▶ _HOW TO COMPLETE THIS TASK_:
According to the abstract on multitask multiclass support vector machines, in which two scenarios can the presented approach learn?

▶ _SELECTED EXTRACT_:
|---|
Article ID | Journal | Published Year | Pages | File Type |
---|---|---|---|---|
532296 | Pattern Recognition | 2013 | 11 Pages |
Multitask learning or learning multiple related tasks simultaneously has shown a better performance than learning these tasks independently. Most approaches to multitask multiclass problems decompose them into multiple multitask binary problems, and thus cannot effectively capture inherent correlations between classes. Although very elegant, traditional multitask support vector machines are restricted by the fact that different learning tasks have to share the same set of classes. In this paper, we present an approach to multitask multiclass support vector machines based on the minimization of regularization functionals. We cast multitask multiclass problems into a constrained optimization problem with a quadratic objective function. Therefore, our approach can learn multitask multiclass problems directly and effectively. This approach can learn in two different scenarios: label-compatible and label-incompatible multitask learning. We can easily generalize the linear multitask learning method to the non-linear case using kernels. A number of experiments, including comparisons with other multitask learning methods, indicate that our approach for multitask multiclass problems is very encouraging.
► This method learns multitask multiclass problems directly and effectively. ► It can learn in label-compatible and label-incompatible MTL scenarios. ► It generalizes the linear MTL to the non-linear multitask kernel learning. ► Experimental results indicate that our method is very encouraging.
|---|
▶ _SUPPLIED INFORMATION_:
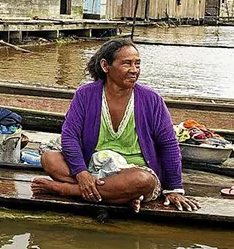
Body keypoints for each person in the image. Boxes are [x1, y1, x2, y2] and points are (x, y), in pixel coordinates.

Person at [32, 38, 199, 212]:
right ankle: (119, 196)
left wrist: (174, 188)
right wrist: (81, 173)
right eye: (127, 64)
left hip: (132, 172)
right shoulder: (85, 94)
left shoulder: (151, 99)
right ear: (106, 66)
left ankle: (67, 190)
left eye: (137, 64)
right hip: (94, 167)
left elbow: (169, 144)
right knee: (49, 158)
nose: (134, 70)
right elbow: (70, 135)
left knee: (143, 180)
|---|
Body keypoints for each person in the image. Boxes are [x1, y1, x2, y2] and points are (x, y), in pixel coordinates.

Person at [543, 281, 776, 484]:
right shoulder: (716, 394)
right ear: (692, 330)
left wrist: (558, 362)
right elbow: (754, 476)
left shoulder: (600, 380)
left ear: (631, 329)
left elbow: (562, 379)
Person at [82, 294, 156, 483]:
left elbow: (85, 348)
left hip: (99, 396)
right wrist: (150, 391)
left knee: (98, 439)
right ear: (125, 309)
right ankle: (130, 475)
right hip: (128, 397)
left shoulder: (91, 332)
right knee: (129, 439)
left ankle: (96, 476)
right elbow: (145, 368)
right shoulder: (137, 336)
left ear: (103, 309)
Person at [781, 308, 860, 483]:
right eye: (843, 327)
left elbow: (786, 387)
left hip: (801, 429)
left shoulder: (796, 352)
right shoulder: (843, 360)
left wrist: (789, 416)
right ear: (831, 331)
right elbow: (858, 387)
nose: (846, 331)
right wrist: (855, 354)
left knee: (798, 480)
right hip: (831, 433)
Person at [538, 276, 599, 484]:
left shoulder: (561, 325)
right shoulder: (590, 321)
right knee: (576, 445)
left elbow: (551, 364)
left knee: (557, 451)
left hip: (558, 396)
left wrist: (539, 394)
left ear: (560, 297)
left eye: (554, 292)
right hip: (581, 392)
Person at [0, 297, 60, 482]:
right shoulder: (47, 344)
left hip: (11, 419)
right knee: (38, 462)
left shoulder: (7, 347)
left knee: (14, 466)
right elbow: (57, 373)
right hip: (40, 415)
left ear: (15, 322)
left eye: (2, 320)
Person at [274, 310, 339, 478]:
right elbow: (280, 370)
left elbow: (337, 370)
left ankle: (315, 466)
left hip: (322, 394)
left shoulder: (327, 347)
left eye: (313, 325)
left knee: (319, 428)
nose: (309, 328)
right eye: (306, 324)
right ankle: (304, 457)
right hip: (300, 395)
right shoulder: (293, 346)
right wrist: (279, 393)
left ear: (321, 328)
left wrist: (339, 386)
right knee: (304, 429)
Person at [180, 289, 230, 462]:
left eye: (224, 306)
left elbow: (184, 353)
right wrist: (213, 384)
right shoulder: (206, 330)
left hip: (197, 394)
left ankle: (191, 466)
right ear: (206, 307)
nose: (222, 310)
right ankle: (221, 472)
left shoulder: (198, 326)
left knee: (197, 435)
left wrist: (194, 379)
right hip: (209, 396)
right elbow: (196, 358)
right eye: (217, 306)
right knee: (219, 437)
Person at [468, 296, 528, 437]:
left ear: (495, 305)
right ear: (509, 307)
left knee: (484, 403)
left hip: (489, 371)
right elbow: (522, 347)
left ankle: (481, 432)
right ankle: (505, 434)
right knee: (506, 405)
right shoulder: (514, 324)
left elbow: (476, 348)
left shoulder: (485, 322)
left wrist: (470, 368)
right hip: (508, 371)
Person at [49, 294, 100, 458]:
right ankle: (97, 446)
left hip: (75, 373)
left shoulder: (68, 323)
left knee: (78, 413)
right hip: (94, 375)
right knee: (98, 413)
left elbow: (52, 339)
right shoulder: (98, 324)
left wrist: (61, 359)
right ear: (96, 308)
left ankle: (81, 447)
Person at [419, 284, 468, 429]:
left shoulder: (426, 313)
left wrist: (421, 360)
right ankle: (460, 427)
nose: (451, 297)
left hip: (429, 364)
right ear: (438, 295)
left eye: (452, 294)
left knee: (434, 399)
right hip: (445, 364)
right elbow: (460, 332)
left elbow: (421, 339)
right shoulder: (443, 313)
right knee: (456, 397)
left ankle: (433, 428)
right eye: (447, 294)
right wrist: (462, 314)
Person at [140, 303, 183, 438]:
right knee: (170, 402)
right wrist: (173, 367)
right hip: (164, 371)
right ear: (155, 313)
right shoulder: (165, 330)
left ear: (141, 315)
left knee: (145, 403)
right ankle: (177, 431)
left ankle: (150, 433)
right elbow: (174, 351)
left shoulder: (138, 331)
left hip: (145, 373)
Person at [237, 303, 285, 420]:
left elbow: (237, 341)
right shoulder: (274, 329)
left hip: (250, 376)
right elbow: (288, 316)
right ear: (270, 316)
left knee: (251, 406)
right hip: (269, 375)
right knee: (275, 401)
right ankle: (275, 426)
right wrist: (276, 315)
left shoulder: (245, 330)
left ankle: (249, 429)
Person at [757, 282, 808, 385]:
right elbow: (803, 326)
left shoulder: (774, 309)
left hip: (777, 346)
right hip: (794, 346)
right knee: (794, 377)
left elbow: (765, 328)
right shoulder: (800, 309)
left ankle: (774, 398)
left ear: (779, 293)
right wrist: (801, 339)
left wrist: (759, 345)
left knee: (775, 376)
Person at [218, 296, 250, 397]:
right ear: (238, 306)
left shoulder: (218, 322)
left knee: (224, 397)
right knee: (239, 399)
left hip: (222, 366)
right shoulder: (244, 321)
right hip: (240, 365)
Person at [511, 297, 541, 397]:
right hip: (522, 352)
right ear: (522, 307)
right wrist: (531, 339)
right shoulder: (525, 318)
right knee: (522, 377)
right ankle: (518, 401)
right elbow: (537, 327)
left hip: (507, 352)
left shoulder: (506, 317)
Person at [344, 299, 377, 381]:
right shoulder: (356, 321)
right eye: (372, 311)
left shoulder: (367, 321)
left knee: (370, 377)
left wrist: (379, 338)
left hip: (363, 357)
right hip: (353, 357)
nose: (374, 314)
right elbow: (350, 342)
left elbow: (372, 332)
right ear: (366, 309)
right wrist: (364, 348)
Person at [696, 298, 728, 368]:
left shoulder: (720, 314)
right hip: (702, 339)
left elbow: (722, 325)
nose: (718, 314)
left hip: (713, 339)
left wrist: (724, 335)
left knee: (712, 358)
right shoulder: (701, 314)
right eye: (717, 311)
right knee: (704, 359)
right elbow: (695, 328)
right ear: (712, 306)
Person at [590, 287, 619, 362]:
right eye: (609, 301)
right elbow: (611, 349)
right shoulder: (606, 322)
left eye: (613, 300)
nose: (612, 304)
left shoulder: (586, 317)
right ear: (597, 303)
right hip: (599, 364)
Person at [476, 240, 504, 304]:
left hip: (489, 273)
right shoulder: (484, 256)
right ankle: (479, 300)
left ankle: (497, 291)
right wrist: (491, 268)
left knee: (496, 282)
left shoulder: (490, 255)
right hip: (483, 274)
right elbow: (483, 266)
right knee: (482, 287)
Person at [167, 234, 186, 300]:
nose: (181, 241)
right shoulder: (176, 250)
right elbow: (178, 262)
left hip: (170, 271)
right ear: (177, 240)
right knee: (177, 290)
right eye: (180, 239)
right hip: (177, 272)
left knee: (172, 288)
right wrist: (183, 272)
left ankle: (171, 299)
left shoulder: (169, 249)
|---|
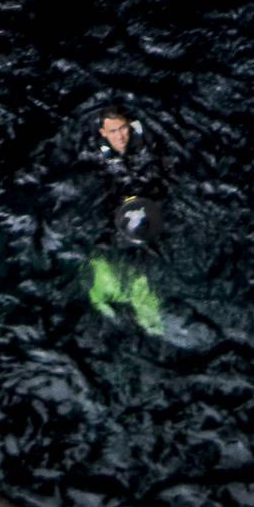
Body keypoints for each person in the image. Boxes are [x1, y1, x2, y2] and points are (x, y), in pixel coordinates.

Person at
|---|
▶ _PROBLEM SOLUTION_:
Label-compatible and label-incompatible multitask learning.